L'obligation de sécurité juridique s'impose au pouvoir réglementaire! 

A l'heure du confinement, la Cour de cassation revient aux fondamentaux et sanctionne l'insécurité juridique créée par certains textes de nature réglementaire.

Dans deux arrêts du 19 mars 2020 (Cass. Civ.2e, 19 mars 2020, n°18-23.923, P+B+I et 19-12.990, P+B+I), la Cour de cassation juge que le dispositif mis en place par le décret n°2016-1876 du 27 décembre 2016, abrogeant notamment l’article 38-1 du décret n° 91-1266 du 19 décembre 1991, lequel prévoyait, dans le cas particulier d’une procédure d’appel, l’interruption des délais réglementaires que cette procédure fait courir, qui a créé une situation d’incertitude juridique, entraînant une confusion, encore accrue par la publication de la circulaire d’application du décret du 27 décembre 2016, bien que celle-ci soit, par nature, dépourvue de portée normative, porte atteinte au principe de sécurité juridique.

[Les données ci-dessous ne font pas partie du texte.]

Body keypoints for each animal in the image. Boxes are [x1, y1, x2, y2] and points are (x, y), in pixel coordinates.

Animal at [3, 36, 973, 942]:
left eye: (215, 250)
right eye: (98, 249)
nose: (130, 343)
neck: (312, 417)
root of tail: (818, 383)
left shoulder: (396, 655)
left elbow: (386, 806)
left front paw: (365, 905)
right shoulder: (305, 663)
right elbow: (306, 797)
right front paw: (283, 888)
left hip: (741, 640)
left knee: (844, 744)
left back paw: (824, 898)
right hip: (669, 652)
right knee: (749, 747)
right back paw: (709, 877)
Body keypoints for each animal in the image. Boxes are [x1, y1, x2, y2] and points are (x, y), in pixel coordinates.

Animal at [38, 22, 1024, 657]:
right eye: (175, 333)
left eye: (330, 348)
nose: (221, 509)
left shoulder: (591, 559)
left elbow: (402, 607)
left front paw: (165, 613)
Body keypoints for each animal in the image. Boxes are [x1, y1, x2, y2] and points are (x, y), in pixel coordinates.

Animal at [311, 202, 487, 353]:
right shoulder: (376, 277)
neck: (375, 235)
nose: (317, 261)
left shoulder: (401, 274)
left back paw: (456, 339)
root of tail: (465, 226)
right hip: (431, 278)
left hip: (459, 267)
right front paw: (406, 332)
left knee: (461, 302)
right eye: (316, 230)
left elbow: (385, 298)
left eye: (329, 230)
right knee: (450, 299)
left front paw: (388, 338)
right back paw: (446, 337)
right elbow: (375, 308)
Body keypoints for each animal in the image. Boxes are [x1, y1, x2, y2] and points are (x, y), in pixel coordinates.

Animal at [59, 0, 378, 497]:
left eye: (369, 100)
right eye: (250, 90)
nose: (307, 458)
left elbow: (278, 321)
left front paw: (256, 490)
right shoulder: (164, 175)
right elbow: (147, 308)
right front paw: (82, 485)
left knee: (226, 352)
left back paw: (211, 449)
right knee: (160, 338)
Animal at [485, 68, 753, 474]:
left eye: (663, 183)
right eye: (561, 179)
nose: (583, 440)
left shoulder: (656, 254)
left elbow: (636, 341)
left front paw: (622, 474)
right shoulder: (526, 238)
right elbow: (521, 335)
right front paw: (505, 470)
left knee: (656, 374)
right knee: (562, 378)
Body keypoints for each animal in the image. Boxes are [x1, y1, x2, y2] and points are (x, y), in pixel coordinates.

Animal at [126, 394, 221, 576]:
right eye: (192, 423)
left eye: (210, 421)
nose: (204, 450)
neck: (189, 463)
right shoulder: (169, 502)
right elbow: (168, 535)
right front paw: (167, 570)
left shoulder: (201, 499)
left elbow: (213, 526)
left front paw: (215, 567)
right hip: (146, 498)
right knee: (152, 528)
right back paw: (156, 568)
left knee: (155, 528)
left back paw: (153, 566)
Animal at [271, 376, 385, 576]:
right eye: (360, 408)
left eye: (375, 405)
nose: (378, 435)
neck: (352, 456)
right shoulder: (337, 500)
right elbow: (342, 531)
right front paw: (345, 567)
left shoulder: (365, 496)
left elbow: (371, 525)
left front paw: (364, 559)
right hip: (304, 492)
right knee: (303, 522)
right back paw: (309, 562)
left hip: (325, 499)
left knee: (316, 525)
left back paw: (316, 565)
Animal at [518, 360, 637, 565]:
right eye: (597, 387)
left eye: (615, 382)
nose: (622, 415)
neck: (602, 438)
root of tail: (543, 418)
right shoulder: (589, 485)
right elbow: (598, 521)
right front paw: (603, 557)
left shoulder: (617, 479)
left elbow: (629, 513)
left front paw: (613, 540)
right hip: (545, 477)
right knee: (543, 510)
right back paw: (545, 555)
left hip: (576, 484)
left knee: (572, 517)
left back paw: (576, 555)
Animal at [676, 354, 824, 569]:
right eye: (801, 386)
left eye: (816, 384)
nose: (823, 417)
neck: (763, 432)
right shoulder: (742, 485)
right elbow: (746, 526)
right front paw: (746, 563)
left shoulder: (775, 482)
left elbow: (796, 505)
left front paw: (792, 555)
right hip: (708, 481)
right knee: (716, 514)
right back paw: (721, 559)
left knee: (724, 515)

En cela, il "a pour effet de restreindre, de manière disproportionnée au regard des objectifs de célérité et de bonne administration de la justice que ce texte poursuivait, le droit d’accès effectif au juge des requérants qui sollicitent l’aide juridictionnelle après avoir formé une déclaration d’appel."

La Cour de cassation juge dans les deux espèces qui lui étaient soumises que l’appelant qui a formé appel avant le 11 mai 2017, date d’entrée en vigueur du décret n° 2017-891 du 6 mai 2017, et sollicité, dans le délai prévu par l’article 908 du code de procédure civile, le bénéfice de l’aide juridictionnelle, puis remis au greffe ses conclusions dans ce même délai, courant à compter de la notification de la décision statuant définitivement sur cette aide, ne peut se voir opposer la caducité de sa déclaration d’appel.

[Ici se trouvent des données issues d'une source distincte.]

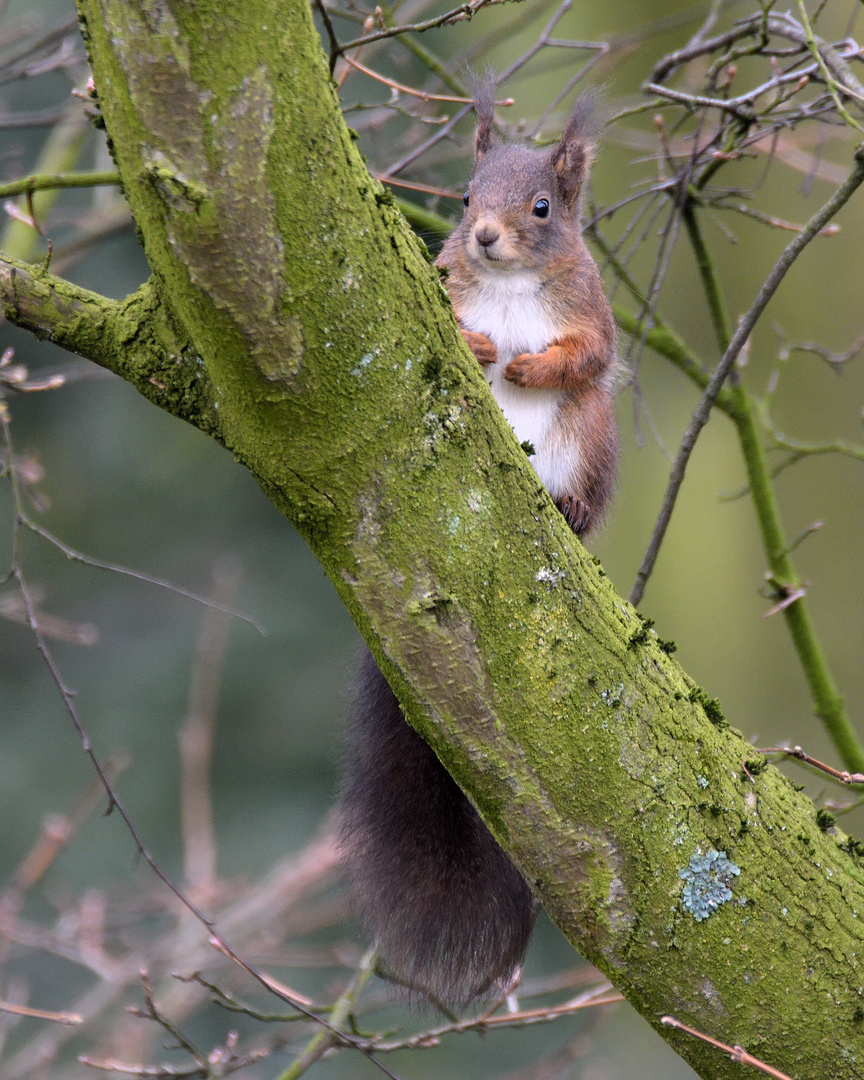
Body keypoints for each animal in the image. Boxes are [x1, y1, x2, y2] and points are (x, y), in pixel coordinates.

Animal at [339, 82, 622, 1002]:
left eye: (542, 207)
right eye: (464, 199)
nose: (485, 236)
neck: (510, 281)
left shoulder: (590, 313)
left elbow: (588, 353)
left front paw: (530, 364)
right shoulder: (447, 288)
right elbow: (461, 327)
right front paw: (484, 345)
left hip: (590, 437)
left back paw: (569, 507)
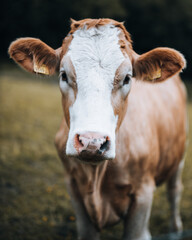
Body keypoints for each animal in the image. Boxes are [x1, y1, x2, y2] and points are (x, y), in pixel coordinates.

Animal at [8, 18, 187, 240]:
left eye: (127, 78)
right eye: (63, 75)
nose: (92, 142)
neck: (96, 177)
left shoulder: (143, 193)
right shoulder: (74, 189)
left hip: (179, 156)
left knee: (174, 191)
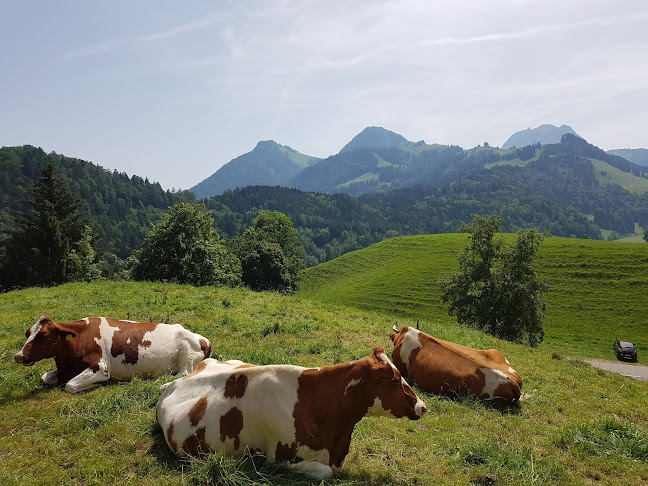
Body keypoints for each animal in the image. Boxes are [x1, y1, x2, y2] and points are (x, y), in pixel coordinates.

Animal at [13, 318, 210, 392]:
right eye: (27, 333)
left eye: (43, 336)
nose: (18, 356)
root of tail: (202, 338)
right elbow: (44, 377)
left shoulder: (100, 368)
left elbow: (69, 386)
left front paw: (94, 385)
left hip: (186, 353)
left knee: (183, 373)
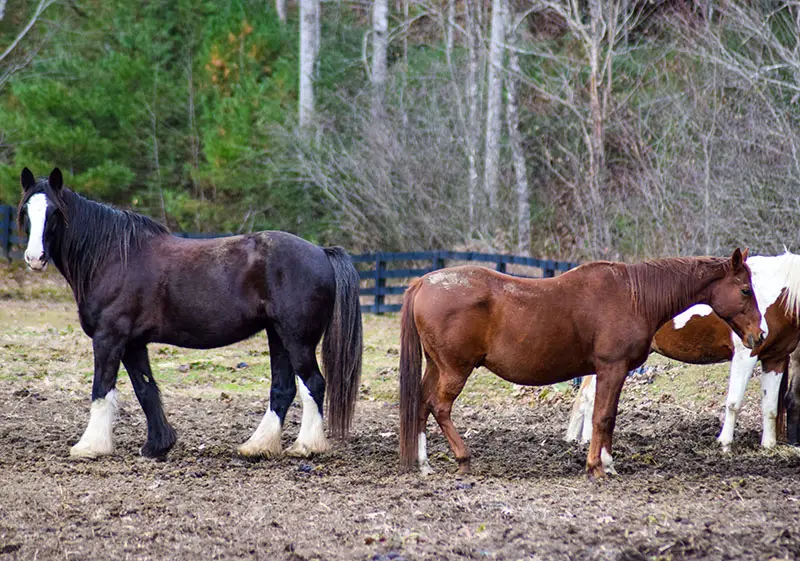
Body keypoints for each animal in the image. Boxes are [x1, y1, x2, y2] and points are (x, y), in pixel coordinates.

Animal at [18, 167, 362, 460]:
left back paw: (306, 446)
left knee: (313, 384)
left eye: (54, 213)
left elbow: (101, 390)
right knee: (284, 388)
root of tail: (321, 252)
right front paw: (157, 446)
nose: (35, 258)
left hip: (297, 339)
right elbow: (146, 390)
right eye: (25, 212)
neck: (113, 256)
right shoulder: (133, 343)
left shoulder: (109, 337)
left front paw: (90, 447)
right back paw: (257, 446)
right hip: (277, 335)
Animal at [398, 252, 764, 474]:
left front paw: (607, 463)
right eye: (745, 290)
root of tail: (423, 282)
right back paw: (463, 458)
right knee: (439, 407)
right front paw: (596, 467)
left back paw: (424, 464)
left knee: (421, 405)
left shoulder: (612, 372)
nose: (759, 335)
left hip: (436, 367)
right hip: (454, 370)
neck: (634, 296)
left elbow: (608, 417)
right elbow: (601, 417)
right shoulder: (612, 368)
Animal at [564, 253, 800, 450]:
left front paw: (768, 446)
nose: (760, 333)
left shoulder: (776, 360)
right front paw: (725, 444)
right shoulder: (745, 357)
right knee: (590, 397)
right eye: (745, 291)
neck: (778, 295)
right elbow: (734, 403)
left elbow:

Dans une note explicative relative aux arrêts n°406 et 495 (18-23.923 et 19-12.990) du 19 mars 2020, la Cour de Cassation précise que cette considération permet en outre de retenir que la solution générale qu’ils dégagent à propos de la situation d’appelants, peut être étendue au profit de l’ensemble des parties à une instance d’appel. Autrement dit, au cours de la période écoulée entre le 1er janvier et le 10 mai 2017, l’intimé qui a formé une demande d’aide juridictionnelle pendant le cours du délai qui lui est ouvert pour conclure par l’article 909 du code de procédure civile, ne pourra se voir opposer l’irrecevabilité de ces conclusions s’il remet au greffe ces dernières dans ce même délai, courant à compter de la notification de la décision statuant définitivement sur cette aide.

Ces décisions espérées par ceux à qui l'abrogation de l'article 38-1 du décret susvisé avait échappé prouvent qu'il ne faut jamais renoncer et épuiser toutes les voies de recours.